Wolf - Wto 20 Wrz, 2011 14:18
wybaczcie panowie ze zawracam wasza uwage, ale nie bedzie to nowsza wersja takiego urzadzenia;
http://dreadnoughtproject...reControlTable/
tomek - Wto 20 Wrz, 2011 21:43
Nie chciał bym być upierdliwy ale mam pytanie w kwestii organizacyjnej. Czy jeżeli pytający nie zna odpowiedzi na zadawane pytanie można mówić o konkursie czy raczej o zapytaniu?
krakał - Sro 21 Wrz, 2011 08:43
Auf - określenie "telegraf" zapodałem w odpowiedzi na Twoje sugestie w kierunku okrętownictwa (niedwuznacznie sugerowałeś telegraf maszynowy). Natomiast przedmiot, o który pytasz, to przekaźnik artyleryjski, krewniak telegrafu maszynowego (ta sama zasada działania, forma podobna, funkcja inna). Określenie tego mianem telegrafu nie byłoby chyba zbyt zgrabne.
Wolf - chyba nie, urządzenie Dryera było dedykowane dla okrętów, czyli musiało uwzględniać poprawki na ruch własnego okrętu - kurs, prędkość, przechyły poprzeczne i wzdłużne. W fortyfikacji jest ten komfort, ze ani sie nie kołysze, ani nie ma tendencji do pływania.
tomek - Auf uprawia wobec nas metodę sokratejską, nie zauważyłeś? Jestem pewien, że świetnie wie o co chodzi, włącznie z oryginalną nazwą przedmiotu w języku kraju jego pochodzenia.
Franz Aufmann - Sro 21 Wrz, 2011 23:06
Panowie rozluźnijmy się, nie stresujmy się.
Franz Aufmann napisał/a: | Takie urządzenie (ale z wajchą) widziałem na statku, jak płynąłem na wyspę z bunkrami. Takie, jak na zdjęciu były w dużych bunkrach z wielkimi strzelnicami, z których na zewnątrz sterczały grube lufy. |
Tak pisałem w pierwszym poście. Nie często w takiej formie umieszczam posty na tym forum. Sądziłem, że ta żartobliwa forma zagadki zostanie przez wszystkich prawidłowo odczytana. Byłem przekonany, że słownictwo użyte w tym poście jak i forma przedstawienia "problemu" zostanie przez Kolegów zrozumiana. Ja to traktuję jako zabawę, która ma nam dać odrobinę satysfakcji i zadowolenia, a przy okazji daje nam się wypowiedzieć, kiedy temat bliski jest naszym zainteresowaniom.
W każdym razie Tomka serdecznie przepraszam.

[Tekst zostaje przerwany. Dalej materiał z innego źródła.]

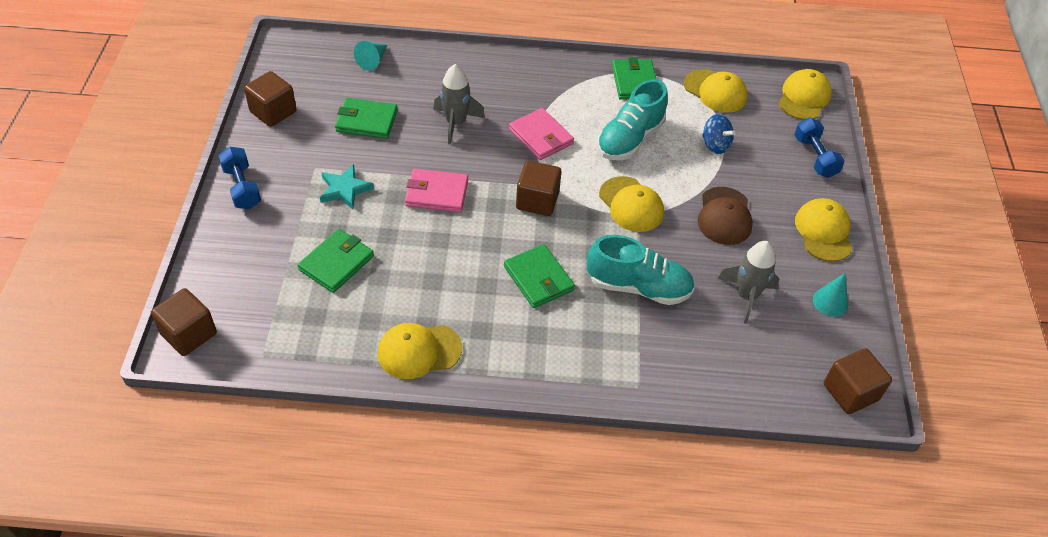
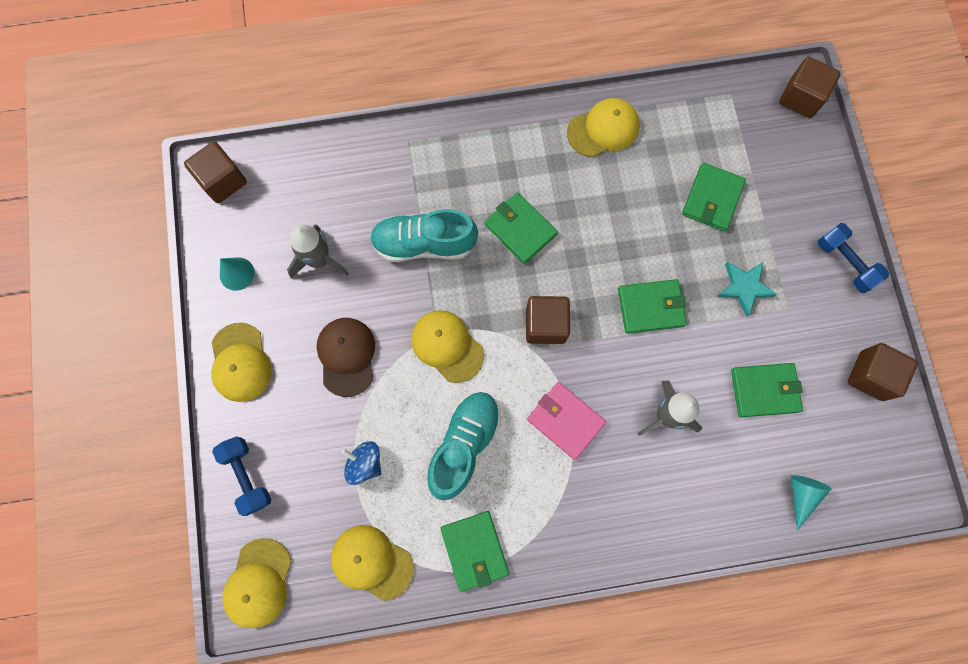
camera: 170 degrees right, 25 degrees up
pink wallet [405,169,468,213] -> green wallet [618,279,687,334]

Kolejne urządzenie, równie skomplikowane, opisano pod linkiem http://4historie.pl/forum...p?p=39102#39102 Od jutra (od dzisiaj) jestem na LM.
Franz, zresztą Aufmann pozdrawia
tomek - Czw 22 Wrz, 2011 21:02
Naprawdę nie za ma co. Ja tak tylko w trybie interpelacji. I z ciekawości.
Franz Aufmann - Sob 24 Wrz, 2011 21:13
Francuska nazwa zaprezentowanego urządzenia:
- Transmetteur
Mamy też podanego producenta. I nie jest to żart.
Auf... pozdrawia
FS - Nie 25 Wrz, 2011 10:56
Pełna nazwa Transmetteur d'ordres , czyli "po naszemu" telegraf maszynowy"
FS
Franz Aufmann - Sro 28 Wrz, 2011 16:10
Chyba powinniśmy zakończyć już 623 edycję konkursu Aufa. Pokazane na zdjęciu urządzenie nazywa się telegrafem maszynowym.
Auf... pozdrawia i zaprasza do 664 Edycji konkursu.